Exercise details:
Copy out the part of the biosecurity roundup that opens with the words containing "A research lab in Kyiv.A" and closes with "maybe something stiffer.", swapping "hot cocoa" for "mulled cider".

Extract provided:

By Matt Field | December 30, 2022

A research lab in Kyiv.A research lab in Kyiv, Ukraine built by the Cooperative Threat Reduction Program. Credit: Defense Threat Reduction Agency

From exclusive reporting on the risks Russia’s invasion of Ukraine posed to the country’s disease research labs to extensive analysis of how the war there has clogged the gears of international diplomacy, the Bulletin has covered some of the most significant biosecurity stories of 2022. In this collection you’ll find in-depth articles on avian influenza, bioweapons programs, and more.

Assuming you aren’t in bed, suffering from one of the three serious illnesses surging in many places, why not take a few minutes and sidle up to the fire with your phone to read some of the best biosecurity work we’ve published over the last 365 days. Bring some hot cocoa–or maybe something stiffer.  

Fear and loathing in Moscow: The Russian biological weapons program in 2022

The US State Department has alleged that Russia harbors biological weapons facilities. Robert Petersen, an open-source analyst with the Danish government’s Centre for Biosecurity and Biopreparedness, examined what the significance of these sites—remnants of the Soviet Union’s massive germ warfare operation—could be.

Dataset entries:

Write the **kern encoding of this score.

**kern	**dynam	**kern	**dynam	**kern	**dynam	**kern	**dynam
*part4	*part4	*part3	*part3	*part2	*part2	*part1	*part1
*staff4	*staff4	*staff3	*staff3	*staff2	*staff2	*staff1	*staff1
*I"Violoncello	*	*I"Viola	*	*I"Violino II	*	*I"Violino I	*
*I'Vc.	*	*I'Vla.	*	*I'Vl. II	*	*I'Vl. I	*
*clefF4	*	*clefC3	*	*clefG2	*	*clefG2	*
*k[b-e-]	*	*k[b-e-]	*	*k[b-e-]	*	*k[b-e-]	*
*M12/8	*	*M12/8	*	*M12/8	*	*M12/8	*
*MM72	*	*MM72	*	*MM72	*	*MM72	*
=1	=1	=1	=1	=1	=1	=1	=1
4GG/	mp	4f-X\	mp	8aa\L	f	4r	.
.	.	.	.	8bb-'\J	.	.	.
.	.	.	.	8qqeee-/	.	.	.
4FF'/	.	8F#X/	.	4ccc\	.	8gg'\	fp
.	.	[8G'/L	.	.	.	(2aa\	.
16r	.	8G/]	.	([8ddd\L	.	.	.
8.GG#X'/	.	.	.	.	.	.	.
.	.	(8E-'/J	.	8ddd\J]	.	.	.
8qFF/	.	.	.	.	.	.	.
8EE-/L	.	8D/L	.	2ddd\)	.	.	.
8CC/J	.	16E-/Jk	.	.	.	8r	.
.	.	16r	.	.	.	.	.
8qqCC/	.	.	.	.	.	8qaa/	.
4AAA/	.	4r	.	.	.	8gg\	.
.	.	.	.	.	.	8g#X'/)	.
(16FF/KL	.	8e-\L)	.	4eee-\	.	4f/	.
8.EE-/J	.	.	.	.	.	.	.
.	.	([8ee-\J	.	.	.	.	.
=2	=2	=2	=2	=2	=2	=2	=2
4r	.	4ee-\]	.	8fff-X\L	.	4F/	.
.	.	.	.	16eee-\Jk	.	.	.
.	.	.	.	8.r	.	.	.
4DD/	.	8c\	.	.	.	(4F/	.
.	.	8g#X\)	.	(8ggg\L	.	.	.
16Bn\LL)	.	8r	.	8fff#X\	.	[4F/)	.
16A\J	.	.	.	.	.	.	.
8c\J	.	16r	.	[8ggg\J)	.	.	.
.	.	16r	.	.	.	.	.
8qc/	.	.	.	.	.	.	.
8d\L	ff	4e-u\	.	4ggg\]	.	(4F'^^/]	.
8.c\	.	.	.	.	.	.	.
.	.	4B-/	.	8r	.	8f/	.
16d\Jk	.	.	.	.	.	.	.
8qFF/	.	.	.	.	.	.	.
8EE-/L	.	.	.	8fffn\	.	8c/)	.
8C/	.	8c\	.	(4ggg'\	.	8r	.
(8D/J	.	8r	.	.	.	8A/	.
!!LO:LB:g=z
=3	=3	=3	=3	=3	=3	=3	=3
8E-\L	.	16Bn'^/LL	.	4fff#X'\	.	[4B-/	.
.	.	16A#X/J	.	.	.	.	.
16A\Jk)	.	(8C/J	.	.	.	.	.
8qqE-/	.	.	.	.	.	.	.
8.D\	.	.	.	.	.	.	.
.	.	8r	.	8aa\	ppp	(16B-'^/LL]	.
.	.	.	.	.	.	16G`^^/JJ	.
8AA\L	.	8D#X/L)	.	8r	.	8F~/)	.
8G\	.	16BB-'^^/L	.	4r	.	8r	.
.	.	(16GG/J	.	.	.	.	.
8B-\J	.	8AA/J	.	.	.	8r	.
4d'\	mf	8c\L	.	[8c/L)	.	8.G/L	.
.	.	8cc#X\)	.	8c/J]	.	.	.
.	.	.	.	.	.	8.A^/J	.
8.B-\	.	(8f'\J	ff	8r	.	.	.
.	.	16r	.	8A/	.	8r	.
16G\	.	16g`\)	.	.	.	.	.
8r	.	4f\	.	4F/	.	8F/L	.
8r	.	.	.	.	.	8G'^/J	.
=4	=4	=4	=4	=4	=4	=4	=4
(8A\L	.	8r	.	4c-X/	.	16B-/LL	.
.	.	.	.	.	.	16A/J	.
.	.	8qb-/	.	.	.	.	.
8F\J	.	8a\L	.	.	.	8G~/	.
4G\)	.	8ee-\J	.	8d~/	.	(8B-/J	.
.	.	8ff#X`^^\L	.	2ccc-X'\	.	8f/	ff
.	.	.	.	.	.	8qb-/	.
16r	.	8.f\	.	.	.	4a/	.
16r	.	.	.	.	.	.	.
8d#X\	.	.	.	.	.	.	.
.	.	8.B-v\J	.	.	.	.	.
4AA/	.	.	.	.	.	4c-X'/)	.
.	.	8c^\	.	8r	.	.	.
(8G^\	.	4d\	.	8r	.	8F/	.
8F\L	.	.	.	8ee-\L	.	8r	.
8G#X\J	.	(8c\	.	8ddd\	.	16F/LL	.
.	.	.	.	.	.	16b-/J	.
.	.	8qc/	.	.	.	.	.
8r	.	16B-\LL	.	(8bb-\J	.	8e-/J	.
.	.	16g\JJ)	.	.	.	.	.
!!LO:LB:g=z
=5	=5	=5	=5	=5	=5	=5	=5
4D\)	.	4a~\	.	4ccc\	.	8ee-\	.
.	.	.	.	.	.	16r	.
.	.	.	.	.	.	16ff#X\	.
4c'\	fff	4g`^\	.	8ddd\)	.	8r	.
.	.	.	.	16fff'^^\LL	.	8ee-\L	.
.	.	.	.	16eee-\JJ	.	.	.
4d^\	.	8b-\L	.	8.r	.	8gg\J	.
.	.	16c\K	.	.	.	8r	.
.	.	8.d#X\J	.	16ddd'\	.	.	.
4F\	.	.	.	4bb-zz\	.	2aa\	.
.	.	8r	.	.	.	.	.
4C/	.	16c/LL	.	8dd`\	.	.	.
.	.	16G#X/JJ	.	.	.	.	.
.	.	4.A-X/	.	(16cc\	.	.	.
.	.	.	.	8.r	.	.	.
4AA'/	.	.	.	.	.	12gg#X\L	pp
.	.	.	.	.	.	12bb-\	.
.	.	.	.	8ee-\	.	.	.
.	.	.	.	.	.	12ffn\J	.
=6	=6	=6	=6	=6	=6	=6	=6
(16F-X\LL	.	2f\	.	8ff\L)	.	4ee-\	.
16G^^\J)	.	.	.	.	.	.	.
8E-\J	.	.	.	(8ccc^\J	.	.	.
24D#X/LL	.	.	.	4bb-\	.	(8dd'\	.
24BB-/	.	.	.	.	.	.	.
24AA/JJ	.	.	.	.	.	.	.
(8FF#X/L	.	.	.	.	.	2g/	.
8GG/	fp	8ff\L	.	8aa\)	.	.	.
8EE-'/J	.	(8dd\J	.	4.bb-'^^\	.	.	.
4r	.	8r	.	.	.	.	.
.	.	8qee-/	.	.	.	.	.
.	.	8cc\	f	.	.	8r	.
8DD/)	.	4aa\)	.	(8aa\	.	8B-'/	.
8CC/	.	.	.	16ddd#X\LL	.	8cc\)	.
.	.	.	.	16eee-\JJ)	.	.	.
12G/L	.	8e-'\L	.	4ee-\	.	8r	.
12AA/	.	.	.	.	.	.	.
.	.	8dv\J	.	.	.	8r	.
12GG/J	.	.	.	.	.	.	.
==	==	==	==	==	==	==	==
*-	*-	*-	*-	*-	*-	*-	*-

Solution for this task:
A research lab in Kyiv.A research lab in Kyiv, Ukraine built by the Cooperative Threat Reduction Program. Credit: Defense Threat Reduction Agency

From exclusive reporting on the risks Russia’s invasion of Ukraine posed to the country’s disease research labs to extensive analysis of how the war there has clogged the gears of international diplomacy, the Bulletin has covered some of the most significant biosecurity stories of 2022. In this collection you’ll find in-depth articles on avian influenza, bioweapons programs, and more.

Assuming you aren’t in bed, suffering from one of the three serious illnesses surging in many places, why not take a few minutes and sidle up to the fire with your phone to read some of the best biosecurity work we’ve published over the last 365 days. Bring some mulled cider–or maybe something stiffer.